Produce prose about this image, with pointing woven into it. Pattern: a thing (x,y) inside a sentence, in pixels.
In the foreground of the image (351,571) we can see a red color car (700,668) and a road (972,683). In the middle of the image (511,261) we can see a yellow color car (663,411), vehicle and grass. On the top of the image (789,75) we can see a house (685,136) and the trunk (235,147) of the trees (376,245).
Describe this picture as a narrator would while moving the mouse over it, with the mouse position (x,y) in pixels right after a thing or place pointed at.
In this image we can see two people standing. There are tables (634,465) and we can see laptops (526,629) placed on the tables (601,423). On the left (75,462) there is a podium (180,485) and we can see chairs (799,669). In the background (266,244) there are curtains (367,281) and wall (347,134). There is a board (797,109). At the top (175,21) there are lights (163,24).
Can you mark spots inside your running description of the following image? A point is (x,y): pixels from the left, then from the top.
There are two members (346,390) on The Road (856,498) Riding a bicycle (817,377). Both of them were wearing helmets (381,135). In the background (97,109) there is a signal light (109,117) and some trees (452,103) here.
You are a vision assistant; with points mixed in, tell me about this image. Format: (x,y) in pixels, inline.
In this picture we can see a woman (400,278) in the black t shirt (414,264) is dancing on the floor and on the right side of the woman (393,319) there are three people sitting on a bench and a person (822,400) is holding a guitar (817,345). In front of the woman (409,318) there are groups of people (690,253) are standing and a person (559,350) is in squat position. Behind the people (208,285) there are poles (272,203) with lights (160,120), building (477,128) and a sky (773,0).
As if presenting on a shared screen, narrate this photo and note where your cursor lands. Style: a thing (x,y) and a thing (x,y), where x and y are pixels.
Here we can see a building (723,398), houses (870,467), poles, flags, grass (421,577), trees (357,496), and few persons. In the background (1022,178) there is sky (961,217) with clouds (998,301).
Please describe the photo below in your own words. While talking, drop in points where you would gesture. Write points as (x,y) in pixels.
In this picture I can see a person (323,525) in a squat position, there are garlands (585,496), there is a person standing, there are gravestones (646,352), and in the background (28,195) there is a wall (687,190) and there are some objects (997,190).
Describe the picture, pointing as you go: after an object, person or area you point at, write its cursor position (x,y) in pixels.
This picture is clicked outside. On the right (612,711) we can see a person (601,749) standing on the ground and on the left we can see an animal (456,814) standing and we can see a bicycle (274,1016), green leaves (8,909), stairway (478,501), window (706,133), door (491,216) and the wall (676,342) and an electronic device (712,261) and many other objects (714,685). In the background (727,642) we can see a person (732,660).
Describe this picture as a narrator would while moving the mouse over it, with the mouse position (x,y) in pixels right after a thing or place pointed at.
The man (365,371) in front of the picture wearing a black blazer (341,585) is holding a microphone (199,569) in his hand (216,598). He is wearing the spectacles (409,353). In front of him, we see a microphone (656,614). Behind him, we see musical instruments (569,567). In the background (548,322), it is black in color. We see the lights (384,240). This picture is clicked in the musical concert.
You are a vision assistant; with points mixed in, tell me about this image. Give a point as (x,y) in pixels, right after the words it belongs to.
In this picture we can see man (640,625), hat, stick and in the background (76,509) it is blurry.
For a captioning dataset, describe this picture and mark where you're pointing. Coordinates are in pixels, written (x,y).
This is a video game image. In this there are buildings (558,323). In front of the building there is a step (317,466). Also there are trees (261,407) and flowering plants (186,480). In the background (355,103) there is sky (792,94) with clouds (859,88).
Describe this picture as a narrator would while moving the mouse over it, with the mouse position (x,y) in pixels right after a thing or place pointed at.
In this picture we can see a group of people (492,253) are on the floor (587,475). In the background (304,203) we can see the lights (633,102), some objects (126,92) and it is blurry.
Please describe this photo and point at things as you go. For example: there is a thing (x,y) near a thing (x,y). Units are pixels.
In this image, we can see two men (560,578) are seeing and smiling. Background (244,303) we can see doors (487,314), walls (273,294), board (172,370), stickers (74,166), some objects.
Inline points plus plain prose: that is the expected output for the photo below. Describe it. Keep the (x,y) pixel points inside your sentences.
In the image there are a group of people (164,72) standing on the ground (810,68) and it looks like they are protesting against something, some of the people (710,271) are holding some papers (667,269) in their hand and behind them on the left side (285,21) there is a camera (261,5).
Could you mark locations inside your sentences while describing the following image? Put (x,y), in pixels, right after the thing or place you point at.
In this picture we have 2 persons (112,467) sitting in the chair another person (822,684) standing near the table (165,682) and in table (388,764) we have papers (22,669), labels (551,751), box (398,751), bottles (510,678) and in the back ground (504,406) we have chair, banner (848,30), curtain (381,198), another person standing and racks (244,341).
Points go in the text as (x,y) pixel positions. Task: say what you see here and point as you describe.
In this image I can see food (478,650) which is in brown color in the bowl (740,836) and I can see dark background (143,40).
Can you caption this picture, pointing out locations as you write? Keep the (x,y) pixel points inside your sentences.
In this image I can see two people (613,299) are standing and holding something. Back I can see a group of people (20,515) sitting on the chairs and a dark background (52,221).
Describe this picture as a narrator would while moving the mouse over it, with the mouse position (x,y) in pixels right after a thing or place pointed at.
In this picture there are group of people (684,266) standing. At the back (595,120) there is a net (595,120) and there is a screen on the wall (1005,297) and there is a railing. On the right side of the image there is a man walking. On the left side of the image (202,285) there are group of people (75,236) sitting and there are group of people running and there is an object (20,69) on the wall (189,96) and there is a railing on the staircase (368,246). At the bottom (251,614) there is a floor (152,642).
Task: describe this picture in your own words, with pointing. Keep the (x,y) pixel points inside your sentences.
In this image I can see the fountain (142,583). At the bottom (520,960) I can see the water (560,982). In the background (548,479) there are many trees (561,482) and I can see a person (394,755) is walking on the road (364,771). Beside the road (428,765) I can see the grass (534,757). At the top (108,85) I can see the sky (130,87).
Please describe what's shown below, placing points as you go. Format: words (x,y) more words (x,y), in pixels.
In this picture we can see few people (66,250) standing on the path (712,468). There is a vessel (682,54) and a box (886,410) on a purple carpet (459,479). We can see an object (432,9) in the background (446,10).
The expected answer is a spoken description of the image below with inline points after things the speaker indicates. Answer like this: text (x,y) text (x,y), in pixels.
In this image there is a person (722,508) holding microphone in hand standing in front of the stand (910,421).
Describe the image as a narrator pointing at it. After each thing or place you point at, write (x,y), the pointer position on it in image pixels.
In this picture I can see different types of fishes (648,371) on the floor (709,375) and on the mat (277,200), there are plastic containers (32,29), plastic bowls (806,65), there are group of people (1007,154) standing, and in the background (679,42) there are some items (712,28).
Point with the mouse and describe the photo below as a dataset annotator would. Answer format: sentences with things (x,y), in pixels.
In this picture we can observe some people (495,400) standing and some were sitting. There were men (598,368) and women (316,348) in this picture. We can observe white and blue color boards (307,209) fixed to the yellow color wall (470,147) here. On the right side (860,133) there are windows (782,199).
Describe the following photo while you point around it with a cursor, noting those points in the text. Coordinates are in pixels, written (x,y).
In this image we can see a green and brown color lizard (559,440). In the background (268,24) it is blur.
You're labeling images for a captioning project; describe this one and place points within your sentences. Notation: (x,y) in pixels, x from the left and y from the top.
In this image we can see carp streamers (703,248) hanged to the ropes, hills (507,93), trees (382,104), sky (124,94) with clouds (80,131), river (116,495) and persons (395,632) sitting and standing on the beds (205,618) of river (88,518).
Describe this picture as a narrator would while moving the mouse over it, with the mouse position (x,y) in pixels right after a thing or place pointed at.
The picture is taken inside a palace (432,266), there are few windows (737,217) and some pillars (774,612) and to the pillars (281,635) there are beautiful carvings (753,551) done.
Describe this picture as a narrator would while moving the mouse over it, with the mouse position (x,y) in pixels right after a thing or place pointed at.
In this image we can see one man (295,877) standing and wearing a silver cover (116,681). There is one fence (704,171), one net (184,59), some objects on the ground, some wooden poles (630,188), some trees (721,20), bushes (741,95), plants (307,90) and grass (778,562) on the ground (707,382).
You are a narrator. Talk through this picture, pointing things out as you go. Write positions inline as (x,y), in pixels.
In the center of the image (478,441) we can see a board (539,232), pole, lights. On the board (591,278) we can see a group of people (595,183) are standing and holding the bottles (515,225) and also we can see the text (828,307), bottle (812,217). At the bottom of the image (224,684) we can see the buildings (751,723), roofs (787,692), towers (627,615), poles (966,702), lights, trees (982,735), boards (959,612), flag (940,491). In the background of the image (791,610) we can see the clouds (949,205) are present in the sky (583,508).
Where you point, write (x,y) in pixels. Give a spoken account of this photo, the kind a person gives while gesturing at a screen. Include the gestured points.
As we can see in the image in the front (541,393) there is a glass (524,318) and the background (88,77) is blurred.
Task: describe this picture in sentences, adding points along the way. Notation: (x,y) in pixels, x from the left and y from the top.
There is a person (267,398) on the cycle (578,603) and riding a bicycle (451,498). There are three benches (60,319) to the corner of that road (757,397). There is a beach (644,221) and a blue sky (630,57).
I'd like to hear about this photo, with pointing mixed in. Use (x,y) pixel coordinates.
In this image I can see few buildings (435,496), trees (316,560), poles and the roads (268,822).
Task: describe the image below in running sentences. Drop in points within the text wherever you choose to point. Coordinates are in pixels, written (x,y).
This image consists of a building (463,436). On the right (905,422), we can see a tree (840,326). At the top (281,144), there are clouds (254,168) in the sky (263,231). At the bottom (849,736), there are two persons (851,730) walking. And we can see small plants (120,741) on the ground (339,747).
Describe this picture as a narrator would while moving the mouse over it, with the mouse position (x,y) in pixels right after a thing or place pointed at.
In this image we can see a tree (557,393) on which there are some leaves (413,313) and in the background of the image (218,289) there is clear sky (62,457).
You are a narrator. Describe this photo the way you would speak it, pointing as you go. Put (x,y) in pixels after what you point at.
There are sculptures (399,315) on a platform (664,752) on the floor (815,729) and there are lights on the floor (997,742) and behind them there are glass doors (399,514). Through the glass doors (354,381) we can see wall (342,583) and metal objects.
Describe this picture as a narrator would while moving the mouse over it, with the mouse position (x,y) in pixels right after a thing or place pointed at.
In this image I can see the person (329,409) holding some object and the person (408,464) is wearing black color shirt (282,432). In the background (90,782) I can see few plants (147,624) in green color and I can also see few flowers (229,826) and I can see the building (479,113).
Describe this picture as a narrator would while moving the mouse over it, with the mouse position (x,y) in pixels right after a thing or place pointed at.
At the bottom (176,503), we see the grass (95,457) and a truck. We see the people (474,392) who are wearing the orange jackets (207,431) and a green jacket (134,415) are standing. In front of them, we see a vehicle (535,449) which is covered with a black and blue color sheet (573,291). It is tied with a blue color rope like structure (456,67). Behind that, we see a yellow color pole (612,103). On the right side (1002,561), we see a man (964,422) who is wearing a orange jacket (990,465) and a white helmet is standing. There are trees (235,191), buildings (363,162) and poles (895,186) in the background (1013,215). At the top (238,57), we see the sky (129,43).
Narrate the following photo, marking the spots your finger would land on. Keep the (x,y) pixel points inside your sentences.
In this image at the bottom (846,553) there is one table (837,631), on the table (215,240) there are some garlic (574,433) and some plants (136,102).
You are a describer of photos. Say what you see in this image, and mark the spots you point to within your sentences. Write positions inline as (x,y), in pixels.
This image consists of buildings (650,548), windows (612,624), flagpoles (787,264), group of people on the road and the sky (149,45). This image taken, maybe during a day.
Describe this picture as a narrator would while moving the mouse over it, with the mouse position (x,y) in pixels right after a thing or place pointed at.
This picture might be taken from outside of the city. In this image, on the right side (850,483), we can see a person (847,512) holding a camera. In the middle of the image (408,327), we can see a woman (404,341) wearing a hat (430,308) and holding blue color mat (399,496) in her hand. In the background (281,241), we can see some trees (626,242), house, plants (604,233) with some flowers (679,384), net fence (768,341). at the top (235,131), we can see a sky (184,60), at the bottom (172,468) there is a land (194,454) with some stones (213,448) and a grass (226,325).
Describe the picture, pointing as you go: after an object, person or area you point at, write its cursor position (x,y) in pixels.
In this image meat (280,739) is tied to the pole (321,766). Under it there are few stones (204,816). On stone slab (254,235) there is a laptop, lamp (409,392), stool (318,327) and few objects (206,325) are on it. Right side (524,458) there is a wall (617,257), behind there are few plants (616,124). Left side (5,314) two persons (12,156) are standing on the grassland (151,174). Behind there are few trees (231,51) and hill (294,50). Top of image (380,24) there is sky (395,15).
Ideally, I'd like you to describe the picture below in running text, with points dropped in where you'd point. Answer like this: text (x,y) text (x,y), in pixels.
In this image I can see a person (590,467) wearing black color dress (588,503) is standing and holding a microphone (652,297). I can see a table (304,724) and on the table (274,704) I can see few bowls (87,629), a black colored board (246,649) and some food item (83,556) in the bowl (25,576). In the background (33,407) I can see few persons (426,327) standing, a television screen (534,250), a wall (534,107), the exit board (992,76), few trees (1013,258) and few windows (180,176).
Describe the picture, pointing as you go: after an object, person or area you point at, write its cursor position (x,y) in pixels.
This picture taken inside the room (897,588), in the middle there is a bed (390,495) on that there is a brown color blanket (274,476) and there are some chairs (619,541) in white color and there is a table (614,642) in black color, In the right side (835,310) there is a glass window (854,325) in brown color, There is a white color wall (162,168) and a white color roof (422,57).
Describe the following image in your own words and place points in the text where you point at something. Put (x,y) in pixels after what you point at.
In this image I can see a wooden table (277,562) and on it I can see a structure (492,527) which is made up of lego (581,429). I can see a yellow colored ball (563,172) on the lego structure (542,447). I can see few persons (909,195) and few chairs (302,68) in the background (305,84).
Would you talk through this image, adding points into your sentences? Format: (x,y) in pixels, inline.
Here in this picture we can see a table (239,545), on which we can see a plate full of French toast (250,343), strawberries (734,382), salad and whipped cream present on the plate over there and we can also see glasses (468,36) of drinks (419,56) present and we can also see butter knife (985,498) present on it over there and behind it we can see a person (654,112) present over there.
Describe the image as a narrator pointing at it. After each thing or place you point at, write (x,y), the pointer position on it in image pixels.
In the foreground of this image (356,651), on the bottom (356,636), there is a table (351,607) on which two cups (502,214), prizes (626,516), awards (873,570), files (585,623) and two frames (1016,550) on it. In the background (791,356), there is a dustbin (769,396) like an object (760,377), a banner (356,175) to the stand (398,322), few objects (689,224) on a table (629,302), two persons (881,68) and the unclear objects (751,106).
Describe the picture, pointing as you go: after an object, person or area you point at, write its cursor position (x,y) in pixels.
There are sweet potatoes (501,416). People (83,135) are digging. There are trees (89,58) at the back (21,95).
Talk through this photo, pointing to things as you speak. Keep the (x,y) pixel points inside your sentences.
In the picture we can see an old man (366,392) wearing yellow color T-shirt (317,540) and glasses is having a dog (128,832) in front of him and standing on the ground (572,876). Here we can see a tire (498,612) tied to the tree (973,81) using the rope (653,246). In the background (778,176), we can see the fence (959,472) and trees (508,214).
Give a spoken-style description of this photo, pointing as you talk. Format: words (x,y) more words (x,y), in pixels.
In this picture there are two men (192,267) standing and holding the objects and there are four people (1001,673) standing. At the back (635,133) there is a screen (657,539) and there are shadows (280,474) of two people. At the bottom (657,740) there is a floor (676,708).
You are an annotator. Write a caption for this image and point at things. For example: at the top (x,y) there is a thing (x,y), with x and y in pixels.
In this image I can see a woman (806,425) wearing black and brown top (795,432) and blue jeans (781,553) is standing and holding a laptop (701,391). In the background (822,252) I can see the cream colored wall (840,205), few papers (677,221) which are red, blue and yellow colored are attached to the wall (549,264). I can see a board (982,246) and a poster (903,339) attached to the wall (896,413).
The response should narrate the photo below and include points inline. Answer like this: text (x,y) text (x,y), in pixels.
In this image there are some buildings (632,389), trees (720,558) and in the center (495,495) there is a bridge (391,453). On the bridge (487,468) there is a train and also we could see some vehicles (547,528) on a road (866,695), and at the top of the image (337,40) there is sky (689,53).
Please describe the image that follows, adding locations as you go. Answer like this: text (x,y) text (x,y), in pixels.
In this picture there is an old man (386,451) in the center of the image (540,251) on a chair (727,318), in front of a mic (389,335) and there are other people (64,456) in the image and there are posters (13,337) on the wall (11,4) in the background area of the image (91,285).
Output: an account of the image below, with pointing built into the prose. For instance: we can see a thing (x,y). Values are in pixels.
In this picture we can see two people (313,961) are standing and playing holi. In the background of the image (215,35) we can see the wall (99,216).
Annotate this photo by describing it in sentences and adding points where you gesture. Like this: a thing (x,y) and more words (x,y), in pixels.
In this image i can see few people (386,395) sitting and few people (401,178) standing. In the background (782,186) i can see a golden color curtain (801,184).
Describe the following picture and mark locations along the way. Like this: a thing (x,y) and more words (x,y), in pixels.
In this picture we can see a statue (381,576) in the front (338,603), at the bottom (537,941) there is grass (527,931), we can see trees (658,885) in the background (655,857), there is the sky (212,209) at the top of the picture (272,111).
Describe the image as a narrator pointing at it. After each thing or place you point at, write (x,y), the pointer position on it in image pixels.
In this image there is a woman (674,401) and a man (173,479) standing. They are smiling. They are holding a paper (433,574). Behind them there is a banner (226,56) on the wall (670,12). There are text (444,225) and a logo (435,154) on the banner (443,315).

§ **What the exercise asks**
Output exactly the lines from the one holding "Describe the following picture" to the end of the material above, with both ends included.

§ **The answer**
Describe the following picture and mark locations along the way. Like this: a thing (x,y) and more words (x,y), in pixels.
In this picture we can see a statue (381,576) in the front (338,603), at the bottom (537,941) there is grass (527,931), we can see trees (658,885) in the background (655,857), there is the sky (212,209) at the top of the picture (272,111).
Describe the image as a narrator pointing at it. After each thing or place you point at, write (x,y), the pointer position on it in image pixels.
In this image there is a woman (674,401) and a man (173,479) standing. They are smiling. They are holding a paper (433,574). Behind them there is a banner (226,56) on the wall (670,12). There are text (444,225) and a logo (435,154) on the banner (443,315).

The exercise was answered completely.